Background: This study aimed to evaluate gender inequality within the Surgical Education and Training (SET) programmer selection process to identify barriers to gender equality and to outline solutions to bridge this divide. Methods: A systematic review was conducted using Medical Subject Headings, Emtree terms, subject headings, and key terms. Quality assessments were performed using the Critical Appraisal Skills Program Qualitative Checklist and the Joanna Briggs Institute Critical Appraisal Checklist. Since some studies included quantitative and qualitative data, we used the Mixed Methods Appraisal Tool to assess this subcategory of papers. Results: The literature search produced 191 citations: 81 in PubMed, 23 in EMBASE, 40 in ERIC, 16 in PsycINFO, and 31 in Medline. The records identified through other sources (e.g., grey literature, cross-referencing, and Royal Australasian College of Surgeons abstracts) produced 35 additional citations.

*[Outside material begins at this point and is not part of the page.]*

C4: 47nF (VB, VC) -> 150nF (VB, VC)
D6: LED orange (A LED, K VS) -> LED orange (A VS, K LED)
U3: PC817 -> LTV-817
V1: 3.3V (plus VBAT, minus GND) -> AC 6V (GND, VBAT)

The full texts of a total of 156 non-duplicated potential articles were obtained for closer inspection, of which 13 were included in the final analysis. Lack of female leadership and surgical role models, passive bullying and gender discrimination, lack of positive mentorship and flexible surgical training programs were identified as potential barriers to gender equality in surgical training. Conclusion: Despite more females entering the medical profession, obvious gender imbalances persist across all surgical training fields. Gender inequality continues to exist amongst trainees. There is a paucity of publications addressing this topic and a prevailing inclination among females to make alternative career choices despite best efforts to make surgical training more appealing.

Citation:

Mwipatayi BP, Armari E, Mwipatayi MT, Wonga J, Dam HV, Chetrit S, et al. Gender Inequality in Surgical Training Selection: A Systematic Review. Clin Surg. 2020; 5: 2862.